Another aspect of depression Styron addresses is suicides. He writes that about 20 percent of depression sufferers finish their lives by the way of suicide. Often they are people of art professions and their lives are widely documented. Therefore, even after many years, experts can follow the traces of depression in their lives, even if they were not considered the victims of depression. Now, when depression cases are widely publicized and more deeply researched, public sentiment is being changed and people have more compassion to the victims of depression and they take it more seriously. However, until recently the general assumption was that people who commit suicide are ‘sissies’ or ‘wimpers,’ while those people who acknowledged their unstable mental states were stigmatized. Styron’s task is to remove the stigma from the depression sufferers and highlight what difficulties they go through and how much they need understanding and support.

As the mental condition is extremely complex and medications have numerous side effects, not always doctors can get it right; at least there used to be a case several decades ago when depression was less investigated than it is now. Sometimes there used to be rumors that this or that celebrity committed a suicide due to the side effects of their antidepressants. Not belittling the help of antidepressant drugs for many patients, Styron claims that the medication he was prescribed, Ludiomil, not only gave him severe side effects, but also turned out rather ineffective to relieve the symptoms. Styron claims that antidepressant medications are able to help in milder cases, but they completely fail to cure severe cases of depression like his.

Styron stresses that it is possible to overcome depression with correct treatment, moral support from the family, and an expectation of recovery. However, the victims of depression need to remember that in half of the cases the recovery will not be complete. The illness will return for a period of time and they will have to pull through it again. Still, each new bout of depression will not be harder than the previous one. In fact, being better equipped for new bouts of the illness may be easier. In any case, depression is the mental condition that people can adjust to and have a fulfilling life as anyone else.
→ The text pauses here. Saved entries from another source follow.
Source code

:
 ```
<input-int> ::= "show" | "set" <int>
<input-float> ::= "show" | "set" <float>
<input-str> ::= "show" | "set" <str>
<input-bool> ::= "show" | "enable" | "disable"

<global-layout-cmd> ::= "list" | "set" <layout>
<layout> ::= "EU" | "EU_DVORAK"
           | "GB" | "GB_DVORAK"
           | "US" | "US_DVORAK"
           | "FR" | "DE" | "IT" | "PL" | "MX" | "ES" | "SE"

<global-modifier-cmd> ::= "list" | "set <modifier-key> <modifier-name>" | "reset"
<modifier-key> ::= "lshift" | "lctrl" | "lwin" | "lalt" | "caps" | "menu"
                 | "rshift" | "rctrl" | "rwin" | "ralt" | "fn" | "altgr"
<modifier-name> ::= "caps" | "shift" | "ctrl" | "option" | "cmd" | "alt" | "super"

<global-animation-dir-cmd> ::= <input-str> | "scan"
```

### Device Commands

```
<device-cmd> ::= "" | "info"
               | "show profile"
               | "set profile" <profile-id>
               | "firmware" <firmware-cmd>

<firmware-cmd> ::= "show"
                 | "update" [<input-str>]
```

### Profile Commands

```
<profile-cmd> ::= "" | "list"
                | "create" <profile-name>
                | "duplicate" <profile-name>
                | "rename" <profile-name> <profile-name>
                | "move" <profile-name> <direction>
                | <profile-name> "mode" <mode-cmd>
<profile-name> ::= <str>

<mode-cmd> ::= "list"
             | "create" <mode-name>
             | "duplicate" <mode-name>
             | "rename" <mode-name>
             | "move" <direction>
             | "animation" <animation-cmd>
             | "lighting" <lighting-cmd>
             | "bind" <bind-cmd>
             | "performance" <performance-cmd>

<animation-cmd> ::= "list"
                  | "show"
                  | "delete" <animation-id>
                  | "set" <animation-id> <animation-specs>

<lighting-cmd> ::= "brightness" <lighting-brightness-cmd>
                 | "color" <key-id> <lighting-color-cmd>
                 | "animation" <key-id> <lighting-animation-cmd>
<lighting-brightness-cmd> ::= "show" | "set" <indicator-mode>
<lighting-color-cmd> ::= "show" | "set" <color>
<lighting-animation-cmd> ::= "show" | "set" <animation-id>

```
Apart from getting a captivating subject that is of interest to many people, depression sufferers as well as their relatives and beloved ones, Styron engages a wide range of examples and case studies of famous people in the field of art and literature. Describing his own struggle with the disease, Styron relies on the accounts of many other artists, writers, film directors, and poets who tell their stories through the artistic means of books, films, and pictures. As it is suitable for a medical narrative, Styron’s writing style is terse and to the point. He gives his personal account beginning with his mother’s death when he was a teenager to his abstinent periods which resulted in a severe bout of depression. Styron remembers some episodes of his life and interprets them in the light of his illness trying to explain how it sets on and progresses.

As a great master of the word, Styron’s writing has a grip on the reader and compels to read the book in one sitting. This masterpiece inspired me to write my first book review example. With occasional humor and irony, Darkness Visible examines the illness with clear-cut openness and humility of a person who experienced it all and now can help other people with some reassuring words that they are not alone and their condition can be fixed.